From the restructuring and listings of large state-owned H-share companies in the 2000s, to the listing spree of real estate and retail consumer companies fueled by domestic demand in the 2010s; from the 2018 introduction of new listing rules by the Hong Kong Exchanges and Clearing for pre-revenue and pre-profit technology and biotech firms, and the homecoming of US-listed Chinese enterprises, which attracted swathes of biotech and internet technology companies to make their Hong Kong debuts, to the more recent launch of a new listing regime for specialist technology companies alongside the “A+H” dual listing leading the charge in hard tech and new quality productive forces, this marks a new chapter for Hong Kong’s capital market.
Each of these milestones, in the view of Nan Li, the managing director of Tian Yuan Law Firm’s Hong Kong office, vividly reflects the evolution of China’s pillar industries and the dynamic process of industrial upgrading.

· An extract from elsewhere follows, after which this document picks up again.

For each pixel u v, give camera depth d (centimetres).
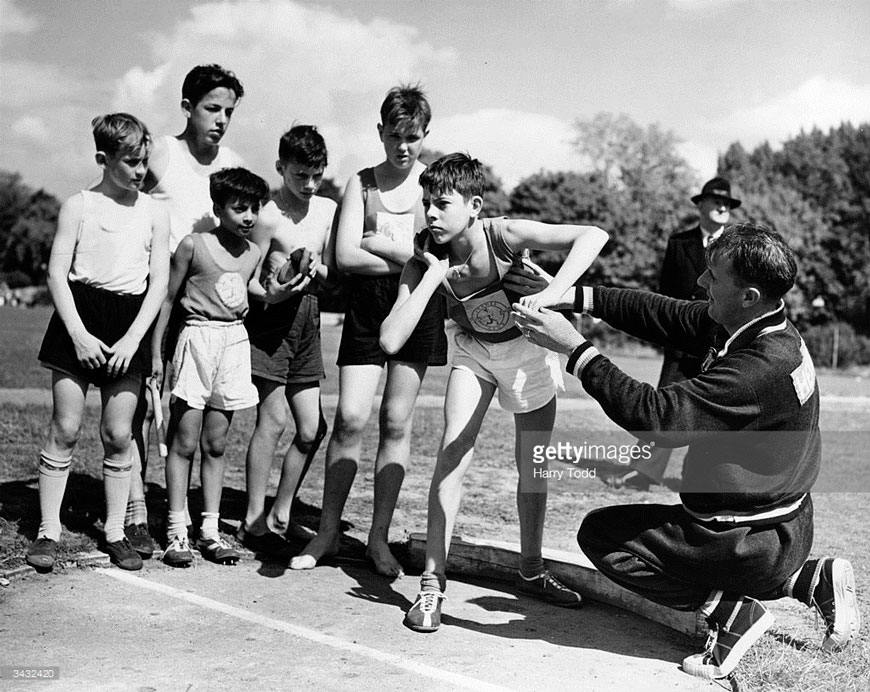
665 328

In 2019, Nan Li’s team joined the firm, having previously been part of an international law firm. According to Li, the team has proven to the market that Chinese law firms’ Hong Kong branches now deliver comparable quality and capabilities to their international counterparts.
Free from the operational disruptions caused by foreign headquarters’ geopolitically driven restructuring or staff redundancy mandates, the team maintains greater stability in both talent retention and morale.
“As a Chinese law firm, our interests organically align with those of Chinese enterprises,” says Li. “We are not subject to foreign governments’ political correctness or sanctions policies, and we will not encounter situations where clients being placed on a sanctions list leaves us no option but to resign.”
Stephen Luo, a partner at Jingtian & Gongcheng in Hong Kong, opines that providing both Hong Kong and foreign legal advice on IPO projects in Hong Kong has become an inevitable choice and strategic imperative for the Hong Kong branches of Chinese law firms.
This essentially aligns with industry trends and meets the surging demand from mainland companies seeking Hong Kong listings. Their core advantage lies in robust cross-border co-ordination capabilities.
By leveraging the resources and platform of their mainland headquarters, these firms can deliver comprehensive legal services spanning both the mainland China and Hong Kong legal systems. Such a seamless service model is something that Hong Kong and international law firms often find challenging to fully replicate.
“As Chinese law firms’ Hong Kong branches continue to enhance their operational capabilities and accumulate experience, the traditional strengths of international law firms are gradually being eroded,” says Luo. “The former’s more competitive fee structures and closer ties with mainland clientele are putting mounting market pressures on the latter.”
Luo adds that the inherent limitations of Hong Kong law firms in meeting the needs of mainland clients and delivering integrated cross-border services have made it more difficult for them to attract clients. “This dynamic is driving a gradual evolution of the legal services landscape in Hong Kong’s capital markets, increasingly favouring players with comprehensive cross-jurisdictional service competencies.”
For Li, Hong Kong’s strategic goal is becoming more pronounced. “Hong Kong is a global financial centre, and it is also China’s global financial hub. The superpower rivalry will be a defining theme throughout the first half of the 21st century, making Hong Kong’s capital markets increasingly critical for Chinese enterprises in their overseas expansion and financing efforts,” says Li.
“The core interests of Chinese companies need to be safeguarded by professional institutions and professionals whose interests are fully aligned with theirs. This is also the very foundation that gives Chinese-funded service organisations such as funds, investment banks and law firms the confidence to thrive in Hong Kong.”